INPUT DATA START
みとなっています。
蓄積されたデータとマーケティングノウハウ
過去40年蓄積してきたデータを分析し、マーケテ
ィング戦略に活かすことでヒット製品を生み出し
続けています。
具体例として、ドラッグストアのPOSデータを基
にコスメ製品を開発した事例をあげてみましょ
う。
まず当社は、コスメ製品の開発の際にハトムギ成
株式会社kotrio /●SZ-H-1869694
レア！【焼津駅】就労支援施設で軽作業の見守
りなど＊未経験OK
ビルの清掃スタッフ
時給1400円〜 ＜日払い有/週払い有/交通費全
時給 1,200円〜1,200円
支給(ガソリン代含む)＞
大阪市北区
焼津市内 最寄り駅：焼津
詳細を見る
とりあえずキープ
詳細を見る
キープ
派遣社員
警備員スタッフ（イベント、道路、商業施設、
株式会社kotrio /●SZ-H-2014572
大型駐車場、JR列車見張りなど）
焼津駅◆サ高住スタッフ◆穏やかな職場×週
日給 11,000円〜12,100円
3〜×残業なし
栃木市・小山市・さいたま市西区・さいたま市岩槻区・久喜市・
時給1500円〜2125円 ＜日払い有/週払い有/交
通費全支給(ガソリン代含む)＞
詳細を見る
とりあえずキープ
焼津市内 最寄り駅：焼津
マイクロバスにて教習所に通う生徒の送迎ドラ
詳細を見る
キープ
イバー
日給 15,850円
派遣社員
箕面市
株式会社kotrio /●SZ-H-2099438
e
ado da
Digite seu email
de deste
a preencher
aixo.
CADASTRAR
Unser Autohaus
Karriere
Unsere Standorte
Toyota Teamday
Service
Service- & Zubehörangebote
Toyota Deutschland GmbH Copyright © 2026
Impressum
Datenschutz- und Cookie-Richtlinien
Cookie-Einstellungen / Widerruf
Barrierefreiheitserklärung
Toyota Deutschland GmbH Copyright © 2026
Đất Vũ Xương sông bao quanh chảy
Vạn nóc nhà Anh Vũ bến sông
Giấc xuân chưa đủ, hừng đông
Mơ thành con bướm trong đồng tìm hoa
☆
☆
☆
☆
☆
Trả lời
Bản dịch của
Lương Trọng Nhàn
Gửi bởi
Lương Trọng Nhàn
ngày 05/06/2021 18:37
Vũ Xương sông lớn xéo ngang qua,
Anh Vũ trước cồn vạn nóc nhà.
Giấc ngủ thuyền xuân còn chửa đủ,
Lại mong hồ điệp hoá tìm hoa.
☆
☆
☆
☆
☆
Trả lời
INPUT DATA END
ASSIGNMENT
Reproduce the records above in full, changing every instance of "詳細を見る" to "詳しく見る" and keeping all other text the same.

EXERCISE OUTPUT
みとなっています。
蓄積されたデータとマーケティングノウハウ
過去40年蓄積してきたデータを分析し、マーケテ
ィング戦略に活かすことでヒット製品を生み出し
続けています。
具体例として、ドラッグストアのPOSデータを基
にコスメ製品を開発した事例をあげてみましょ
う。
まず当社は、コスメ製品の開発の際にハトムギ成
株式会社kotrio /●SZ-H-1869694
レア！【焼津駅】就労支援施設で軽作業の見守
りなど＊未経験OK
ビルの清掃スタッフ
時給1400円〜 ＜日払い有/週払い有/交通費全
時給 1,200円〜1,200円
支給(ガソリン代含む)＞
大阪市北区
焼津市内 最寄り駅：焼津
詳しく見る
とりあえずキープ
詳しく見る
キープ
派遣社員
警備員スタッフ（イベント、道路、商業施設、
株式会社kotrio /●SZ-H-2014572
大型駐車場、JR列車見張りなど）
焼津駅◆サ高住スタッフ◆穏やかな職場×週
日給 11,000円〜12,100円
3〜×残業なし
栃木市・小山市・さいたま市西区・さいたま市岩槻区・久喜市・
時給1500円〜2125円 ＜日払い有/週払い有/交
通費全支給(ガソリン代含む)＞
詳しく見る
とりあえずキープ
焼津市内 最寄り駅：焼津
マイクロバスにて教習所に通う生徒の送迎ドラ
詳しく見る
キープ
イバー
日給 15,850円
派遣社員
箕面市
株式会社kotrio /●SZ-H-2099438
e
ado da
Digite seu email
de deste
a preencher
aixo.
CADASTRAR
Unser Autohaus
Karriere
Unsere Standorte
Toyota Teamday
Service
Service- & Zubehörangebote
Toyota Deutschland GmbH Copyright © 2026
Impressum
Datenschutz- und Cookie-Richtlinien
Cookie-Einstellungen / Widerruf
Barrierefreiheitserklärung
Toyota Deutschland GmbH Copyright © 2026
Đất Vũ Xương sông bao quanh chảy
Vạn nóc nhà Anh Vũ bến sông
Giấc xuân chưa đủ, hừng đông
Mơ thành con bướm trong đồng tìm hoa
☆
☆
☆
☆
☆
Trả lời
Bản dịch của
Lương Trọng Nhàn
Gửi bởi
Lương Trọng Nhàn
ngày 05/06/2021 18:37
Vũ Xương sông lớn xéo ngang qua,
Anh Vũ trước cồn vạn nóc nhà.
Giấc ngủ thuyền xuân còn chửa đủ,
Lại mong hồ điệp hoá tìm hoa.
☆
☆
☆
☆
☆
Trả lời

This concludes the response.